Also, Red Bull Ring sees a MotoGP tech first. The circuit is MotoGP’s most demanding on brakes, so for the first time Brembo’s massive 355mm front disc rotors will be mandatory. These discs sit closer to the front wheel rim than any other, so what effect will that have on tyre temperature, always a tricky issue, especially for the Yamaha?
Of course, all this will become irrelevant if it rains on Sunday afternoon, as predicted by the latest weather forecasts.
After Red Bull Ring the paddock travels to Misano, where last year Quartararo was twice second, behind Pecco Bagnaia and Honda’s Marc Márquez, and then to Aragon where he qualified third for the 2021 race but was swamped by faster V4s down the Spanish track’s huge main straight. He took the chequered flag in eighth, with Aprilia, Ducati, Honda and KTM V4s in front of him.
Quartararo seems most worried about the two tracks that follow Aragon: Motegi and Buriram, which both feature numerous slow corner/long straight combinations. Indeed he believes their absence from the last two seasons helped his 2021 title charge.
“We can be fast at all the tracks, but which tracks really suit us? There is no track that really suits us. Of course, last year we didn’t go to Japan and we didn’t go to Thailand, and both are full of acceleration and long straights, so let’s see…”
In fact Quartararo finished second at Buriram in 2019, fighting with Márquez to the last corner, and second at Motegi, chasing Márquez all the way. But Aprilia and Ducati are now much more competitive than they were back then.
As Miller recently declared, the 2019 Desmosedici steered like a London bus, while the latest iteration turns like a Mini Cooper. And the difference between the performance of Aprilia’s latest 90-degree RS-GP and the 2019 bike with its narrow-angle V4 is night and day – in 2019 Aprilia struggled to get into the top ten.

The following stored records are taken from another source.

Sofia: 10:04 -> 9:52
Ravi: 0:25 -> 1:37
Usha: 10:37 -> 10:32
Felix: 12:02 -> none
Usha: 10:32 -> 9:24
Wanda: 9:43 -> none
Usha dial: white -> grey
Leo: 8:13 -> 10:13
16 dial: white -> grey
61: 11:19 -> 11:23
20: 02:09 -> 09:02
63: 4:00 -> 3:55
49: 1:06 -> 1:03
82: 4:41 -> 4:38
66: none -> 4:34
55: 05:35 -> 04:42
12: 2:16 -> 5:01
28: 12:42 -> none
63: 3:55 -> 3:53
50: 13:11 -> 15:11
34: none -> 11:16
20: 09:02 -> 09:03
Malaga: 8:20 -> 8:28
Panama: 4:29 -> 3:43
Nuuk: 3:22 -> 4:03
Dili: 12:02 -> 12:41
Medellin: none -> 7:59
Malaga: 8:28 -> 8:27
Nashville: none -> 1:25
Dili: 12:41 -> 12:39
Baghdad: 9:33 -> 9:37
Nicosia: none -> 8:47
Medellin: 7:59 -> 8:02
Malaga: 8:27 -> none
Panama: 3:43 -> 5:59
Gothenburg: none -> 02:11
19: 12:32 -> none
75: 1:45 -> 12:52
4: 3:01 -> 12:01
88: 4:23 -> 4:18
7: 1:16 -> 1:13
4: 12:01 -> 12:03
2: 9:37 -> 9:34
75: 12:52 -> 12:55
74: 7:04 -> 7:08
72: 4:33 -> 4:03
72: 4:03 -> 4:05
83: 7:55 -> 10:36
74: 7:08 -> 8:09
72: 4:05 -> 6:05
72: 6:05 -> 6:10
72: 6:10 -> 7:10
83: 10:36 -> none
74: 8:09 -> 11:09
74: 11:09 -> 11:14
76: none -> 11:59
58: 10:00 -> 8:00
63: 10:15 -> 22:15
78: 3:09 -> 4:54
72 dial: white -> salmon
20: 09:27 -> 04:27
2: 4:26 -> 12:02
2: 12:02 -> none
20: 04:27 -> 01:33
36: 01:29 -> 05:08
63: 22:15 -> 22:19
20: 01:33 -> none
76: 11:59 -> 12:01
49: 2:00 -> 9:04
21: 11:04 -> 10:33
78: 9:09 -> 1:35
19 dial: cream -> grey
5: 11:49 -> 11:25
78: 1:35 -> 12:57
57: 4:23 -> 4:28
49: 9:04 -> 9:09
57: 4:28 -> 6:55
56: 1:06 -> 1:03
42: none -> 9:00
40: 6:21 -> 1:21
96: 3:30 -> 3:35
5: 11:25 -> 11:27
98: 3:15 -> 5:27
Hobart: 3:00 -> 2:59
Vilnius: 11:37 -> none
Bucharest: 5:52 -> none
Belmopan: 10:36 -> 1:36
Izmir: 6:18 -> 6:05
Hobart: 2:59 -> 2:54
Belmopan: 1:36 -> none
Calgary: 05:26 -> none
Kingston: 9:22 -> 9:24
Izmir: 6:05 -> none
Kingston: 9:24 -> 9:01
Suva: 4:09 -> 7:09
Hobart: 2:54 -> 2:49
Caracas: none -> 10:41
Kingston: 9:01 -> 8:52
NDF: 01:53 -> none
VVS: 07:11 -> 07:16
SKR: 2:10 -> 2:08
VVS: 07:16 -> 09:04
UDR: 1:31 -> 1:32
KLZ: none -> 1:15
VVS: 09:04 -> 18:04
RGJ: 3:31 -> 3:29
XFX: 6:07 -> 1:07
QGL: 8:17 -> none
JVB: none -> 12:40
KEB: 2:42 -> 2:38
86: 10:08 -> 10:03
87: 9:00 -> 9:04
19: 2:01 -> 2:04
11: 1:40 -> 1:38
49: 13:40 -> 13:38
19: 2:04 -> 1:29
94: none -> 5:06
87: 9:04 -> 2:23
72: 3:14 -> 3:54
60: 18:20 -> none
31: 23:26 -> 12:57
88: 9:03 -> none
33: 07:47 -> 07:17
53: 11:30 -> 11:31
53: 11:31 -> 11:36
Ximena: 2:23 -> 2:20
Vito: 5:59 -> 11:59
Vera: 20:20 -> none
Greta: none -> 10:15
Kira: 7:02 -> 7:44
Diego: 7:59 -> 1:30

There is one other factor that may help or hinder any of the bikes and riders at Red Bull Ring and Buriram. These tracks generate so much heat into the rear tyre that Michelin will revert to its earlier, stiffer rear slicks. I will never understand why Michelin designed a new rear for 2020, which required the manufactures to revise or redesign their motorcycles, but doesn’t work at all the circuits. Again, slick-tyre performance won’t be an issue if it rains this weekend.
After Thailand it’s Phillip Island, usually an inline-four-friendly circuit, then Sepang, where on MotoGP’s last visit in 2019 Quartararo qualified on pole but was once again overwhelmed by the pack in the race, finishing seventh.